カナダ・ケベック州において、1988年5月1日から1997年9月30日の間に新生児が生まれた、または5歳未満の養子を迎えた居住者に対して非課税で以下の額の現金が支給された。

  • 第1子は誕生時に500カナダドル(1988年当時で約5万円)支給。
  • 第2子は誕生時に500カナダドル支給、1989年5月以降はそれに加え、1歳の誕生日にも500カナダドル支給。
  • 第3子以降は、以下のように支給額が増えていった。
  • 1988年5月以降:四半期ごとに375カナダドル、2年で総額3000カナダドル(約30万円)
  • 1989年5月以降:四半期ごとに375カナダドル、3年で総額4500カナダドル
  • 1990年5月以降:四半期ごとに375カナダドル、4年で総額6000カナダドル
  • 1991年5月以降:四半期ごとに375カナダドル、5年で総額7500カナダドル
  • 1992年5月以降:四半期ごとに400カナダドル、5年で総額8000カナダドル(8000カナダドルは、5歳までの直接的な子育て費用(1年あたり5324カナダドル、5年で26620カナダドル)の30%程にあたる)

評価指標

  • 合計特殊出生率。
  • 15-34歳の女性がいる世帯が6歳未満の子どもを持つか否か。

分析方法

人口動態統計を用いた分析

  • グラフ化:ケベック州を介入群、カナダの他の州を対照群として1980年から2000年までの合計特殊出生率をグラフ化して横断比較する。
  • 年齢層別出生率の比較:年齢層ごとのコーホート出生率(ある年に生まれた女性が15-49歳で出産した子どもの平均人数)を比較することで、出生率に対する永続的な効果を検証する。
  • 回帰分析:ケベック州を介入群、カナダの他の州を対照群として差の差分析の枠組みを用いて回帰する。
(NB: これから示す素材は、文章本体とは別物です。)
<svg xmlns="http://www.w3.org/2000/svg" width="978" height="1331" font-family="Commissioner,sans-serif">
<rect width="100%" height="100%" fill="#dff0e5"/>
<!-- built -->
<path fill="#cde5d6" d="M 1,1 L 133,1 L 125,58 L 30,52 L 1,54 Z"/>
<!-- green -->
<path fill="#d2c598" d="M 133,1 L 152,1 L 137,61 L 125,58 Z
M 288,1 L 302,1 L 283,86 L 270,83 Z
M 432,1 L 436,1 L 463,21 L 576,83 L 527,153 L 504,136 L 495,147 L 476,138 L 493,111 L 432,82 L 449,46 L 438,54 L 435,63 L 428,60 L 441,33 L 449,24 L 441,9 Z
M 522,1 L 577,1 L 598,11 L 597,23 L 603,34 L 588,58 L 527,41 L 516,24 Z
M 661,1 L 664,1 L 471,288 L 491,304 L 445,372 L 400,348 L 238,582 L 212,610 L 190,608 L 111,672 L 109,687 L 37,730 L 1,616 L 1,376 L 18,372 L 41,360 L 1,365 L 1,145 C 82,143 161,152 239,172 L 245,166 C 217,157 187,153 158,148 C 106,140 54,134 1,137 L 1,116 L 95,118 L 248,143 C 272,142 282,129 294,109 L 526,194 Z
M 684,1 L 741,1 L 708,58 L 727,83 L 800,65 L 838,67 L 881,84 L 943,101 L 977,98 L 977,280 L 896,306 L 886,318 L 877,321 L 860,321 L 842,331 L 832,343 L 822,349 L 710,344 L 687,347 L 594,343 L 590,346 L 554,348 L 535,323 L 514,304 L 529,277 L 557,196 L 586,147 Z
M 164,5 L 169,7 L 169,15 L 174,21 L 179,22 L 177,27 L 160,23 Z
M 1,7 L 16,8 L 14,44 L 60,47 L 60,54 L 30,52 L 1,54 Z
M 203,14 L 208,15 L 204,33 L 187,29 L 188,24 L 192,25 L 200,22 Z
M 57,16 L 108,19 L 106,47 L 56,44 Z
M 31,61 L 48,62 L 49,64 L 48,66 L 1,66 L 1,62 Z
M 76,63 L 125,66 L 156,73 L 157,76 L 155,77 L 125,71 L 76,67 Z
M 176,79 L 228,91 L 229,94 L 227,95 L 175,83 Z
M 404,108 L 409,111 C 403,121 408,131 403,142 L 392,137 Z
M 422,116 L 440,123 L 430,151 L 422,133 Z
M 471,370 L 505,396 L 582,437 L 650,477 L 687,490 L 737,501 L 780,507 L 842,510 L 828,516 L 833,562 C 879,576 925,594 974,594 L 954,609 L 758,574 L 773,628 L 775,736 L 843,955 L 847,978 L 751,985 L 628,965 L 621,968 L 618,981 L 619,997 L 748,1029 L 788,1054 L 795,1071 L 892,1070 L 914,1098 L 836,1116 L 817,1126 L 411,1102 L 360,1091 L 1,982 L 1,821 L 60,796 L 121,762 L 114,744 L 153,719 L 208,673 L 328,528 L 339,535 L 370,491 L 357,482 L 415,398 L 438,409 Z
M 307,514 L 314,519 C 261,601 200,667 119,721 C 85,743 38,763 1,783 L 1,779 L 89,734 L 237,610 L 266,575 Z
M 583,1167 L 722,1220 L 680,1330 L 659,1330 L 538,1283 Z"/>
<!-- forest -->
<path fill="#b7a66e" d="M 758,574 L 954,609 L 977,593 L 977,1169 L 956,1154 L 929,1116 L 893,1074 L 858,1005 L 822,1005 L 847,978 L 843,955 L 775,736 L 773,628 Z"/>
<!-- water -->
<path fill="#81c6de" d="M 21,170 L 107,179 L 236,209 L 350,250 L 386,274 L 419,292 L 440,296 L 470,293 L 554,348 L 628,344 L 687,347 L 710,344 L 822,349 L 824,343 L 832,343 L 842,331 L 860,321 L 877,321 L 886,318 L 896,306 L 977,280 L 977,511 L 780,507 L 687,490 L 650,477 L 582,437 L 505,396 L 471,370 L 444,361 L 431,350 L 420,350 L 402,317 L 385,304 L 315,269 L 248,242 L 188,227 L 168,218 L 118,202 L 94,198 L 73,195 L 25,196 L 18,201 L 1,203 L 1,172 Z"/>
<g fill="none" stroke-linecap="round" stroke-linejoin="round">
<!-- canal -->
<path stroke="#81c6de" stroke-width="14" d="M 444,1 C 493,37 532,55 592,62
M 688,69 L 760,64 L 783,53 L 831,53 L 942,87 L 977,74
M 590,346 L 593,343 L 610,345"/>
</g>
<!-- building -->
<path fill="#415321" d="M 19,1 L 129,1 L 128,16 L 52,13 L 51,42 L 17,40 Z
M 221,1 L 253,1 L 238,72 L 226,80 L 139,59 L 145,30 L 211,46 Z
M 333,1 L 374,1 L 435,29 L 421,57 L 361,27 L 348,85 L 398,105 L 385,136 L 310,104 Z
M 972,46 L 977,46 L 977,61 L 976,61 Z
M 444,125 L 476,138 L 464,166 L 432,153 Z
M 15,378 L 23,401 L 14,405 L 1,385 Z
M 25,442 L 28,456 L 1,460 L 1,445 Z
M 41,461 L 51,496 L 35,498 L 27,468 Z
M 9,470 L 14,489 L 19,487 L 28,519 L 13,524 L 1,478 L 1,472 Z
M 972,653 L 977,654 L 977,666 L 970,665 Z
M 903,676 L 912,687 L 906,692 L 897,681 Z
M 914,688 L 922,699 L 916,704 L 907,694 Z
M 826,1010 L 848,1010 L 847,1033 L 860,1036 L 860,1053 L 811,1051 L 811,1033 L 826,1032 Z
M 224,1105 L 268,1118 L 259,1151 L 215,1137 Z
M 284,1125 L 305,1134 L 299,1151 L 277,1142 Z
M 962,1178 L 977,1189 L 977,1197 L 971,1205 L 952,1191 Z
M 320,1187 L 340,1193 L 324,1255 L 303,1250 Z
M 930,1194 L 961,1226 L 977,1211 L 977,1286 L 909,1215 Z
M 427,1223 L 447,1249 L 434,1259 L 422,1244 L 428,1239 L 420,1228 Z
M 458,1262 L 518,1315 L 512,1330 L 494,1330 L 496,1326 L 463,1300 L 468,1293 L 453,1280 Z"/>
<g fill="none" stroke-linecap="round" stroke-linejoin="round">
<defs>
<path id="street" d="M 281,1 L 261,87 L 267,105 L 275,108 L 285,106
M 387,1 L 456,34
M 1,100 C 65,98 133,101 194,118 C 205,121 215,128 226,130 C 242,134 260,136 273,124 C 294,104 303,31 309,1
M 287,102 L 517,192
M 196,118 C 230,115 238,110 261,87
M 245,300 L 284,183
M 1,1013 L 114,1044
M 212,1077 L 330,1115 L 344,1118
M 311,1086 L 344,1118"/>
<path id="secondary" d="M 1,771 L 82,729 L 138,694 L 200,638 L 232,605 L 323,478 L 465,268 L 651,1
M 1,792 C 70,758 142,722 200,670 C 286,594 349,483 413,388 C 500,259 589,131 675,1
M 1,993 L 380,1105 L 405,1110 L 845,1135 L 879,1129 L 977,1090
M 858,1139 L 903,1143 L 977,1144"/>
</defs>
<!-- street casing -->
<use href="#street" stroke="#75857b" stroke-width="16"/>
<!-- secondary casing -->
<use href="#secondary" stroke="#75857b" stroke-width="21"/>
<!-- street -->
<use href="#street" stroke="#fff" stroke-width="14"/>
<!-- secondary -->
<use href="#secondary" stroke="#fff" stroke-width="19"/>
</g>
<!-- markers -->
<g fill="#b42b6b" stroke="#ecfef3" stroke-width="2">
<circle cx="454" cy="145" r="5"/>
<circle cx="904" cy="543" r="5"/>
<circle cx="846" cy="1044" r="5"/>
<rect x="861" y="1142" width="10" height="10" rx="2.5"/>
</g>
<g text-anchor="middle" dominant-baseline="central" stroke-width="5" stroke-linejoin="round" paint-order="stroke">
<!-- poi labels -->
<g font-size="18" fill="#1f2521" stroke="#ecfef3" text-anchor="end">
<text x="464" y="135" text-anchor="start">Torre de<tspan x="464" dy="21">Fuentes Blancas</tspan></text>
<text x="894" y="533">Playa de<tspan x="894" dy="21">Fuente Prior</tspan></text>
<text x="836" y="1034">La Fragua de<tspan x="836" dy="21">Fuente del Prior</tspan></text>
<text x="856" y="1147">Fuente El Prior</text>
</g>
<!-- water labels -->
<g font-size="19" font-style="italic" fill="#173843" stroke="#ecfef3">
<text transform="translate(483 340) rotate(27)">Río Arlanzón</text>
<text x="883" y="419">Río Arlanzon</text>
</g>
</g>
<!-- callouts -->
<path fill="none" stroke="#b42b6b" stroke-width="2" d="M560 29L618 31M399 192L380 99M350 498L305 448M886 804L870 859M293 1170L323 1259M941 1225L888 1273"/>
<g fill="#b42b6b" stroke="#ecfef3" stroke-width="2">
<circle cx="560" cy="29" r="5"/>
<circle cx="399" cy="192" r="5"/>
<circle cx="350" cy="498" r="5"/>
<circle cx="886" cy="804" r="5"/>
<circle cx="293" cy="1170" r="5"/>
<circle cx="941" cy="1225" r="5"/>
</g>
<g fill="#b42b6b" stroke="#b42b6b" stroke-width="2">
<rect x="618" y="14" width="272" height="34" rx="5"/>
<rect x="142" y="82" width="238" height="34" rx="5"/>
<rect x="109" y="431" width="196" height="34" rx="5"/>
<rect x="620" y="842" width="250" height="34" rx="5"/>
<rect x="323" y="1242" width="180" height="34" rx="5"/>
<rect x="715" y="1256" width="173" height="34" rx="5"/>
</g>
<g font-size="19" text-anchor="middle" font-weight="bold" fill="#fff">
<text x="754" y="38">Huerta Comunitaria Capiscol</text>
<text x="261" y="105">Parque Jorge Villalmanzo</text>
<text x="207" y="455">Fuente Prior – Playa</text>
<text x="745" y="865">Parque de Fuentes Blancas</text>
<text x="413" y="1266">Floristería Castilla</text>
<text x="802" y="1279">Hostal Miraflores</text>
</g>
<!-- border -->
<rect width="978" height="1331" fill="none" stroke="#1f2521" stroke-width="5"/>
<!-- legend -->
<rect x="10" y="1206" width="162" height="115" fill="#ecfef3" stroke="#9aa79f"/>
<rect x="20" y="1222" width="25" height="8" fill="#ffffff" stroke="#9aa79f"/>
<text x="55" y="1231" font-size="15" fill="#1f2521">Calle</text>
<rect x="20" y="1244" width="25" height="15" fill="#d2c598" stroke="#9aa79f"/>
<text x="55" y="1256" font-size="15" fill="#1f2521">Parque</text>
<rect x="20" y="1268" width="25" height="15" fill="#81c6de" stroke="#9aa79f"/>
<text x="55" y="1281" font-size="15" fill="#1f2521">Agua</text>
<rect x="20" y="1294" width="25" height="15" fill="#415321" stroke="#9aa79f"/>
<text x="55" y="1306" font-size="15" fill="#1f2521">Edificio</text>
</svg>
全体、第1子、第2子、第3子以降の4つの合計特殊出生率を被説明変数とする。
  • 制度期間中のケベック州では、①中絶の合法化、②ケベック州に対してカナダが移民に関する権限を与えた、という2つの変化が起きた。しかし、中絶数の増加はわずかであった。移民に関しては、移民を除外した分析を行っても、有意差のない推定値が出ることが確認されている。

国勢調査を用いた分析

  • 基本の回帰分析:ケベック州を介入群、カナダの他の州を対照群、1991年国勢調査を介入前、1996年国勢調査を介入後、15-34歳の女性がいる世帯が6歳未満の子どもを持つか否かを被説明変数として、差の差分析の枠組みで分析をする。すでにいる6歳以上の子どもの数でサンプルをわけることで、どの出生順への影響が大きいか分析する。
  • 給付額に関する回帰分析:給付額のドル換算値を説明変数として回帰分析を行い、1000カナダドルの受給額増に対する反応を調べる。給付額には出産後最初の1年間の給付額と出産後5年間の給付総額という2つの指標を用いる。

証拠の強さ

  • SMS:1(人口動態統計を用いた分析)、SMS:3(国勢調査を用いた分析)

  • 根拠

    • 人口動態統計を用いた分析

      • 論文執筆時点でコーホート出生率は完成しておらず、確定的な結果とは言えない。
      • 回帰分析において、制御変数を特に指定していない。
    • 国勢調査を用いた分析

      • 差分の差分析をする際、女性とその配偶者の年齢・最終学歴・母国語・移民か否か、女性の収入を除いた世帯年収、住んでいる州をコントロールしている。

サンプル

  • 人口動態統計より1980年から2000年までの合計特殊出生率。
  • 1991年と1996年のカナダ国勢調査の公共利用ファイル。 調査日前5年間に州をまたいだ移動をしていない15-34歳の女性がいる家庭を抽出している。

結果

  • 全体の合計特殊出生率は、政策を導入しなかった場合と比べて0.145%ポイント(平均値に対して9%)増加した(統計的に有意)。出生順位別にみると、第3子以降の反応が大きかった。
  • 出産一時金導入後2-8年で15-34歳の女性がいる世帯に6歳未満の子どもがいる確率は、政策を導入しなかった場合と比べて5.3%ポイント(平均値に対して12.0%)増加した(統計的に有意)。
  • 出生順で分けると、それぞれの平均値と比べて第1子が9.8%増、第2子が13.1%増、第3子以降が24.7%増と、制度により支給額が手厚かった第3子以降の出産の反応が大きかった。
  • 15-34歳の女性がいる世帯に6歳未満の子どもがいる確率は、出産後1年目の需給額が1000カナダドル増加すると平均値と比べて16.9%増加、出産後5年間の受給総額が1000カナダドル増加すると2.6%増加するとわかった。

研究の弱点

  • 国勢調査の実施が5年おきであるため、介入前として用いている1991年国勢調査も部分的に出産一時金導入の影響を受けている。その課題を解決するため、Malak, N., Rahman, M. M., & Yip, T. A. (2019)では誕生年まで明らかになっているデータを用いて同様の分析を行っている。